Trump’s Fed Legacy

Trump’s legacy will be his nominees to the Supreme Court and the Federal Reserve. Much has been said and written about the conservative political right turn America will take because of his nominees to the Supreme Court. Not as much has been said about the economic turn the economy will take by his nomination of the Federal Reserve Chair and a majority of the board.

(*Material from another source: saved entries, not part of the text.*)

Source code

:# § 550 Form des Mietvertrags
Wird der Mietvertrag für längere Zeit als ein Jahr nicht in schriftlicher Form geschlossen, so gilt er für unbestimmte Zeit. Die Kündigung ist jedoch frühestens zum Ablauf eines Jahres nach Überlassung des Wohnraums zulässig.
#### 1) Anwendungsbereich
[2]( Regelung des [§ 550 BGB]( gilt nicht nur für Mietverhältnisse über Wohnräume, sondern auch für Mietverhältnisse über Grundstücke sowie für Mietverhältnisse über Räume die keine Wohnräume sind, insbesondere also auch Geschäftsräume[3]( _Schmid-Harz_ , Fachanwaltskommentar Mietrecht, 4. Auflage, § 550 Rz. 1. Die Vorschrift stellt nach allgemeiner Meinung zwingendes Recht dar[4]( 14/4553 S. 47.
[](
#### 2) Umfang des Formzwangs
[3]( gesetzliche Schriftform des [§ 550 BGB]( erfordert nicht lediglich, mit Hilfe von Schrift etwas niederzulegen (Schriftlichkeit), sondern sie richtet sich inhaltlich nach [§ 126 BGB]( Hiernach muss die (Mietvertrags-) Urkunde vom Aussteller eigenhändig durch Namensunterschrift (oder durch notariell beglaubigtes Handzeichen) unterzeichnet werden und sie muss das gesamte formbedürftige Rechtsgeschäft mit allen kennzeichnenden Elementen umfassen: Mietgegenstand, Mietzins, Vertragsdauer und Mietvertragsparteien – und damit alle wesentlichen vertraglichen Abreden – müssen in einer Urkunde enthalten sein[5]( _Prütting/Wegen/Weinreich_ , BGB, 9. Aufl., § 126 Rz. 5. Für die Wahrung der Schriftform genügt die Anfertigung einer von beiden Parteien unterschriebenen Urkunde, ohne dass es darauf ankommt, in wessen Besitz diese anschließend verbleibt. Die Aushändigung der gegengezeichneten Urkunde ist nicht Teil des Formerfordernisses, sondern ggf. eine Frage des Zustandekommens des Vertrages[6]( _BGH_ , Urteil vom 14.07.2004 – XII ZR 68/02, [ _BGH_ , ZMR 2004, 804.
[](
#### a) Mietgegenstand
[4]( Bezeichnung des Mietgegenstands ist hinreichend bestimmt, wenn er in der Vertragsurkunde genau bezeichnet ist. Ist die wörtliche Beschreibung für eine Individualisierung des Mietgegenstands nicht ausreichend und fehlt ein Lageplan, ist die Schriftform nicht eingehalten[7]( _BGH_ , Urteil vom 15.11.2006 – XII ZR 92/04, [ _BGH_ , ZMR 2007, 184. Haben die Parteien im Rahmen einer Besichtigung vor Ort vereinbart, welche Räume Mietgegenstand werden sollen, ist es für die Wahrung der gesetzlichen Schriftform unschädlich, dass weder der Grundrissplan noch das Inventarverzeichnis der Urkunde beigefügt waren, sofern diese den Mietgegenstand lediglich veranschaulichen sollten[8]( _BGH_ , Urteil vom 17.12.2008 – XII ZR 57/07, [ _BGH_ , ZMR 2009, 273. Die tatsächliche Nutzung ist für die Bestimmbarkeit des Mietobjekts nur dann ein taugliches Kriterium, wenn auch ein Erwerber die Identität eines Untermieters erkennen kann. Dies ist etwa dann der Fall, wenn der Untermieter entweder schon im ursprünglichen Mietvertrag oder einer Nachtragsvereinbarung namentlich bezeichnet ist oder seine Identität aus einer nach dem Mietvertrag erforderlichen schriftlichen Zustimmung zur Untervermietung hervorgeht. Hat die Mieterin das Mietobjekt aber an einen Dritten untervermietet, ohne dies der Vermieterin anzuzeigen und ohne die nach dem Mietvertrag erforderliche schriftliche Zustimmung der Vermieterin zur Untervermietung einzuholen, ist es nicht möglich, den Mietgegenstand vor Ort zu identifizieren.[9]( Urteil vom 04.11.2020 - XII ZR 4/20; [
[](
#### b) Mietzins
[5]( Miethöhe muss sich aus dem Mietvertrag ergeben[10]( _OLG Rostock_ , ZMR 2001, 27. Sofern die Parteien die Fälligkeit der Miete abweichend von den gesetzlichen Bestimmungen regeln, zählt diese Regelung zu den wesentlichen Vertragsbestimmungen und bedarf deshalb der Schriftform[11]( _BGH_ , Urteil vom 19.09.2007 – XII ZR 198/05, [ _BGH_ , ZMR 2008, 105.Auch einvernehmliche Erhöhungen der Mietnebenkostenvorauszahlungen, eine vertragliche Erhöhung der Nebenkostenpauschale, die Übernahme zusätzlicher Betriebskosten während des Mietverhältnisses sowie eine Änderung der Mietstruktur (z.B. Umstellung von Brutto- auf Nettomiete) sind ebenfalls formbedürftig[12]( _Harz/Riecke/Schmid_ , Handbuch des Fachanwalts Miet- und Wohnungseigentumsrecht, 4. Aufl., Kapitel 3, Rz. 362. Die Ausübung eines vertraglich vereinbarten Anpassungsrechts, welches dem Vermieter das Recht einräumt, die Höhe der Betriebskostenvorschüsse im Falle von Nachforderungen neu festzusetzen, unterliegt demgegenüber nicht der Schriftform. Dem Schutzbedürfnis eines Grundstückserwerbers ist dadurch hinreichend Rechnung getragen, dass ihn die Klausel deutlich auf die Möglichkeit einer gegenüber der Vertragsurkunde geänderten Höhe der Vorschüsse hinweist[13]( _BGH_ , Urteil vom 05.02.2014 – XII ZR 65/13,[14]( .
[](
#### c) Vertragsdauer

It’s the economy that obliterated the middle class and it is the economy that is over-drawing and bankrupting people’s bank accounts. It is also the economy that put most people into the 99% group and propelled the 1% to untold riches at the expense of the 99%. What can make the difference is Trump’s appointees to the Federal Reserve. After all, it’s the Fed that sets interest rates, regulates financial institutions, plays a key role in stimulating the economy, encourage job growth, controls inflation and recoveries from recessions.

Trump has the unprecedented opportunity to reshape the world’s most powerful central bank in the coming months. He will be appointing as many as four members to the seven member board – including its chairperson and vice chair. And that’s in addition to his first nominee investment fund manager Randal Quarles, who is awaiting Senate confirmation.

The current Fed Chair Janet L. Yellin’s four year term expires in February and it is not known whether she wants to stay, he will re-nominate her, or replace her with either his top economic advisor Gary Cohn, or Kevin Warsh, a former Fed governor affiliated with Stanford’s Hoover Institution.

During the presidential campaign Trump accused Yellin, an Obama appointee, of keeping the Fed’s benchmark interest rate “artificially low” to help fellow democrats Obama and Clinton and was “very political” and “should be ashamed of herself.” However, his daughter Ivanka appears to be a supporter as are the Democrats in Congress that would support her and smooth the way for her re-nomination.

Cohn had the inside track but appears to have lost it after publicly criticizing Trump’s response to the Charlottesville White Supremacist-Neo Nazi protest at which a protestor was killed when a rally protestor rammed his car into the crowd of counter-protestors.

Warsh has the support of Trump financial supporters and many Republicans in Congress and appears to be the wild card favorite.

With Trump’s penchant for doing the unpredictable, who he will nominate as chair is being studied and analyzed harder than whether the Fed will or will not raise interest rates. Stay tuned!

What is worrisome is why the highly respected Vice Chairman Stanley Fischer, the former head of the Israel Central Bank, unexpectedly resigned. What does he know that we don’t? Hopefully, whatever it is, the new Fed Chair, Vice Chair and nominees will fix for the benefit of all Americans and not just the 1%.